_Task_.
Present the text lines from the data below as a numbered list, leaving out blank lines and the pictures.

_Data for this task_.
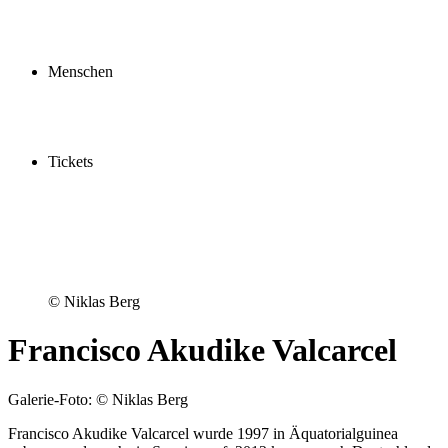
Profil
Fördern
Schauspielschule
Menschen
Spieler:innen
Künstler:innen
Mitarbeiter:innen
Ensemble2030
Tickets
Kaufen
Gutscheine
Vergünstigungen
© Niklas Berg
Francisco Akudike Valcarcel
Galerie-Foto: © Niklas Berg
Francisco Akudike Valcarcel wurde 1997 in Äquatorialguinea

_Final answer_.
1. Profil
2. Fördern
3. Schauspielschule
4. Menschen
5. Spieler:innen
6. Künstler:innen
7. Mitarbeiter:innen
8. Ensemble2030
9. Tickets
10. Kaufen
11. Gutscheine
12. Vergünstigungen
13. © Niklas Berg
14. Francisco Akudike Valcarcel
15. Galerie-Foto: © Niklas Berg
16. Francisco Akudike Valcarcel wurde 1997 in Äquatorialguinea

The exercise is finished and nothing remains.